TRIBUNNEWS.COM, JAKARTA - CEO Erajaya Group, Hasan Aula mengeluh soal penanganan pemerintah terhadap ponsel 4G yang masuk dari jalur Black Market (BM) atau penjualan tidak resmi.
Menurutnya, pemerintah tidak tegas dan masih pilih kasih.
Seperti diketahui, pemerintah melalui Kementerian Perdagangan memang pernah mengeluarkan surat edaran yang dengan tegas meminta situs belanja online berhenti menjual iPhone 7 dan 7 Plus versi BM.
Pasca pengiriman surat tersebut, berbagai toko online pun mulai menghapus iPhone 7 dan 7 Plus dari daftar penjualannya.
Sayangnya, surat itu hanya melarang duo iPhone 7. Pemerintah tidak menyebut atau mengeluarkan surat serupa untuk merek lain.
Sedangkan kenyataannya, ada banyak sekali ponsel merek lain yang masuk ke Indonesia dengan cara ilegal.
“Seharusnya jangan pilih kasih. Karena soal produk BM ini, bukan cuma Apple saja yang ada. ponsel lain juga banyak yang beredar ilegal, tanpa sertifikat Postel,” ujarnya, Rabu (14/12/2016).

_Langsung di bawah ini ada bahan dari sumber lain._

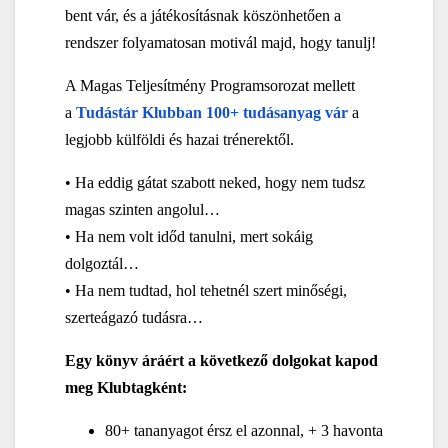
bent vár, és a játékosításnak köszönhetően a
rendszer folyamatosan motivál majd, hogy tanulj!
A Magas Teljesítmény Programsorozat mellett
a
Tudástár Klubban 100+ tudásanyag vár
a
legjobb külföldi és hazai trénerektől.
• Ha eddig gátat szabott neked, hogy nem tudsz
magas szinten angolul…
• Ha nem volt időd tanulni, mert sokáig
dolgoztál…
• Ha nem tudtad, hol tehetnél szert minőségi,
szerteágazó tudásra…
Egy könyv áráért a következő dolgokat kapod
meg Klubtagként:
80+ tananyagot érsz el azonnal, + 3 havonta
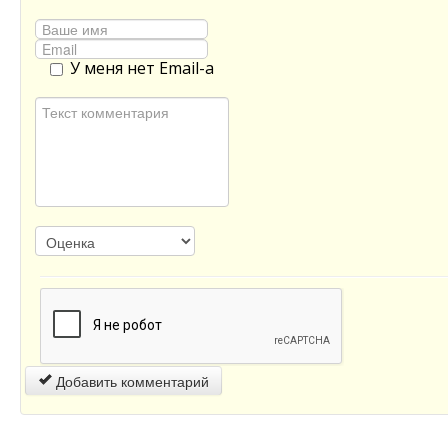
У меня нет Email-а
Добавить комментарий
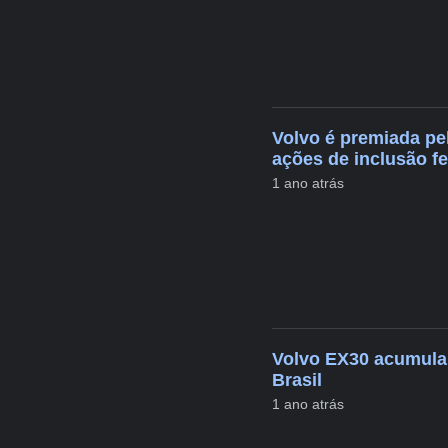
Volvo é premiada pe
ações de inclusão f
1 ano atrás
Volvo EX30 acumula 
Brasil
1 ano atrás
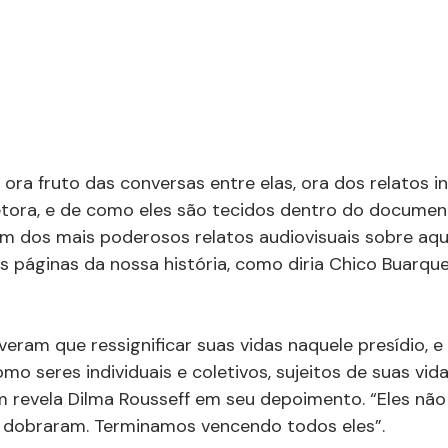
ora fruto das conversas entre elas, ora dos relatos in
tora, e de como eles são tecidos dentro do document
 dos mais poderosos relatos audiovisuais sobre aque
s páginas da nossa história, como diria Chico Buarqu
eram que ressignificar suas vidas naquele presídio, e 
omo seres individuais e coletivos, sujeitos de suas vi
 revela Dilma Rousseff em seu depoimento. “Eles nã
s dobraram. Terminamos vencendo todos eles”.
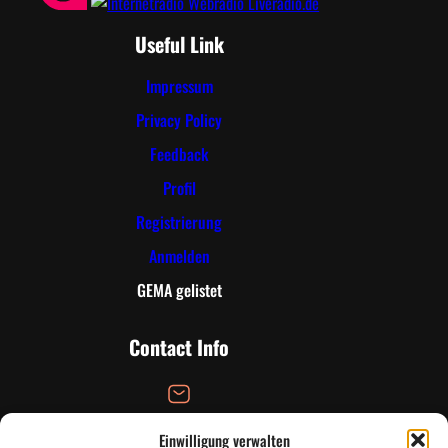
Useful Link
Impressum
Privacy Policy
Feedback
Profil
Registrierung
Anmelden
GEMA gelistet
Contact Info
Email Address
Einwilligung verwalten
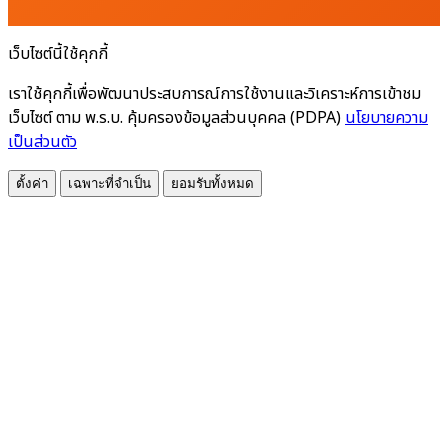
เว็บไซต์นี้ใช้คุกกี้
เราใช้คุกกี้เพื่อพัฒนาประสบการณ์การใช้งานและวิเคราะห์การเข้าชม
เว็บไซต์ ตาม พ.ร.บ. คุ้มครองข้อมูลส่วนบุคคล (PDPA)
นโยบายความ
เป็นส่วนตัว
ตั้งค่า
เฉพาะที่จำเป็น
ยอมรับทั้งหมด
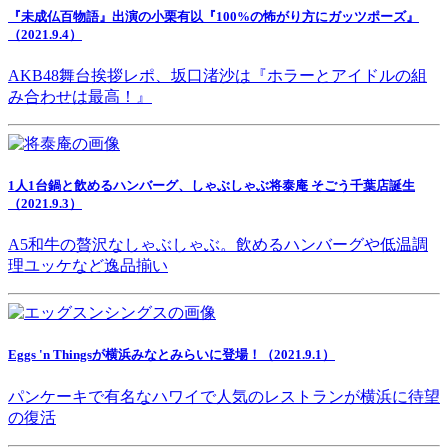
『未成仏百物語』出演の小栗有以『100%の怖がり方にガッツポーズ』
（2021.9.4）
AKB48舞台挨拶レポ、坂口渚沙は『ホラーとアイドルの組
み合わせは最高！』
1人1台鍋と飲めるハンバーグ、しゃぶしゃぶ将泰庵 そごう千葉店誕生
（2021.9.3）
A5和牛の贅沢なしゃぶしゃぶ。飲めるハンバーグや低温調
理ユッケなど逸品揃い
Eggs 'n Thingsが横浜みなとみらいに登場！（2021.9.1）
パンケーキで有名なハワイで人気のレストランが横浜に待望
の復活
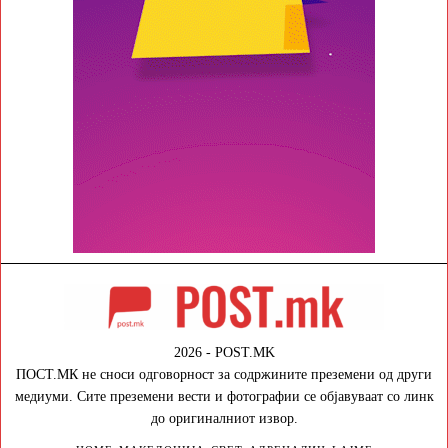
2026 - POST.MK
ПОСТ.МК не сноси одговорност за содржините преземени од други
медиуми. Сите преземени вести и фотографии се објавуваат со линк
до оригиналниот извор.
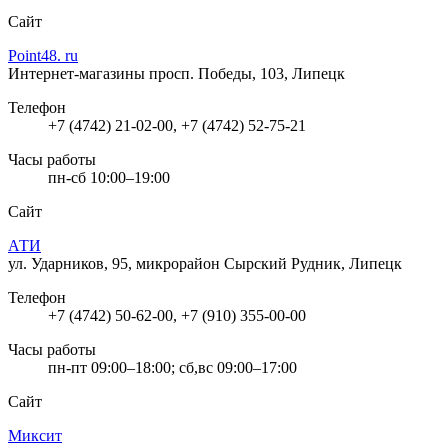
Сайт
Point48. ru
Интернет-магазины
просп. Победы, 103, Липецк
Телефон
+7 (4742) 21-02-00, +7 (4742) 52-75-21
Часы работы
пн-сб 10:00–19:00
Сайт
АТИ
ул. Ударников, 95, микрорайон Сырский Рудник, Липецк
Телефон
+7 (4742) 50-62-00, +7 (910) 355-00-00
Часы работы
пн-пт 09:00–18:00; сб,вс 09:00–17:00
Сайт
Миксит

“Misalnya Xiaomi BM yang sudah memakai koneksi 4G. Masa produk BM seperti itu bebas-bebas saja beredar? Orang pun mudah sekali dapatnya, coba saja lihat melalui toko-toko online,” keluh Hasan.
Apple dan Xiaomi, hingga saat ini memang belum memasukkan ponsel tipe terbaru mereka ke Indonesia. Keduanya sama-sama terbentur aturan Tingkat Komponen Dalam Negeri (TKDN) dan sekarang sedang berusaha memenuhinya.
Aturan yang dimaksud mensyaratkan vendor ponsel 4G memenuhi nilai TKDN minimal 20 persen pada 2016, dan mencapai 30 persen pada 2017.
Jika tidak berhasil mencapai nilai minimal itu, maka produsen dilarang memasukkan ponsel 4G ke Indonesia.
Namun sayang, selama proses pemenuhan TKDN, berbagai jenis ponsel terbaru Apple dan Xiaomi malah beredar bebas secara tidak resmi.
Bahkan, ditawarkan secara terang-terangan melalui berbagai situs belanja online.
“Aturan TKDN itu sebenarnya bagus. Apalagi dengan adanya pilihan investasi software, ini bisa membantu mengembangkan ekosistem industri di Tanah Air. Software punya nilai yang intangible dibandingkan hardware,”
“Kalau ramai barang BM, mestinya pemerintah kontrol. Larang juga brand lain yang tidak ada sertifikat Postel,” pungkasnya.